It’s been 20 years since I wrote a blog post about how the keyword revolution might impact scholarly research, for better and worse. And some of the “worse” possibilities still ring true in our current “chatbot” revolution.
I wince a bit now to see how eagerly I embraced Google Print in 2005, though it’s still indisputably true that keyword searching has made possible new historical discoveries. Keyword searches can be especially helpful at finding needles in haystacks, assuming the haystack is digitized and open … and you know the name of the needle.
But what I didn’t trust as much then, and still don’t trust now, is the impulse to use computational analysis of large corpora of digital texts to comprehend the haystack, which is what LLMs and their boosters claim that chatbots can do.
Or perhaps I should say, I wouldn’t trust someone who doesn’t understand how the corpus is built or how the computational stuff works to try such analysis; I’m more open to learning from and listening to digital humanists who have a better idea of what they are doing with big data.
Here’s the thing about chatbots and LLMs though: not even the people who made them really understand how they are working.
In 2011, I wrote another blog post cautioning about the use of proprietary databases to draw quantitative conclusions about keyword search results, partly on the grounds that the companies who built these databases are rarely transparent about how things work under the hood.
Now we are in a moment when, if anything, the tool du jour is even less transparent about its training data and its functionality. Only when something really weird and disturbing starts to happen do most users start to think about what the ghost in the machine is doing. But even when it’s operating “normally,” what does that mean? How would we know?
On those grounds alone, beware.
And not only on those grounds. I wish there were more people connecting the attacks on humanities research funding with the boosterism surrounding chatbots, given that the same people are often pushing both movements. I don’t think I’m being overly conspiratorial to see the outlines of a playbook: discredit human historians as biased revisionists who just spout ideology anyway, while crediting obsequious robots who generate BS on demand as the inevitable future that we all have to accept.
If you can get enough people to accept the output of the latter as passable, why go back to funding the former?
Likewise, if you can brute-force history professionals into only writing narratives “that promote a deeper understanding of our nation’s extraordinary heritage, including our record of advancing liberty, prosperity, and human flourishing” (as the NEH Public Scholars call now prefers) or that never “disparage Americans” (as the National Park Service reportedly now requires), then maybe you can convince the general public that all it takes, all it ever would have taken, to produce more pleasing narratives about the past is for historians to choose to write them.

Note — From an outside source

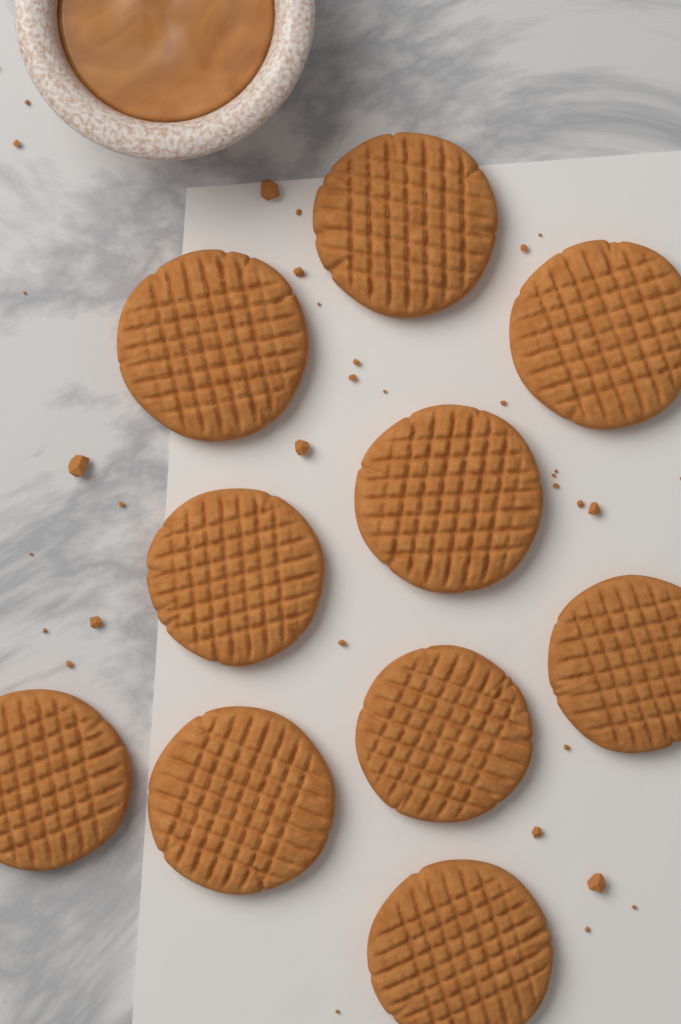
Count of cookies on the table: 10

In other words, we should be seeing such directives to historians as versions of what “A.I.” boosters claim knowledge workers will all be doing in the future. These are policies built by people who believe that historical work is “prompt engineering” all the way down, not by historians who understand that the past can break your heart, that evidence can surprise and frustrate and confound your fondest hopes for what you will find in the archive.
At the end of the day, above all, we also have to see the boosterism surrounding chatbots as a sales pitch. The boosters want to convince paying customers to spend money on their product, even if they still can’t quite articulate what the value proposition of the new tool is.
I had to laugh, for example, that the Google NotebookLM engineer quoted by the Times suggested his product could be valuable by enriching historical publications with accompanying multimedia sites that would contain the author’s primary sources: “What if e-books of history came enhanced with a NotebookLM-like interface?”
News flash: we could have been doing that all along with the basic tools of the web, and thoughtful digital humanists have been producing such e-books for decades. We don’t need LLM tools to publish our sources online, though I begin to wonder whether we should be doing this, if this is what LLM scraping bots are going to do with what we make available.
Similarly, Alan Jacobs has pointed out that at least some of what people claim we need chatbots for … was already accomplished by the aforementioned keyword revolution and that venerable corkscrew known as “Ctrl-F.” Unfortunately, the “A.I.” revolution is probably going to break that tool, too, in the end, rather than improve it.
Indeed, for all the problems with digitized print databases that I was thinking about in 2005 or 2011, I’m afraid that we are going to miss them when they are gone.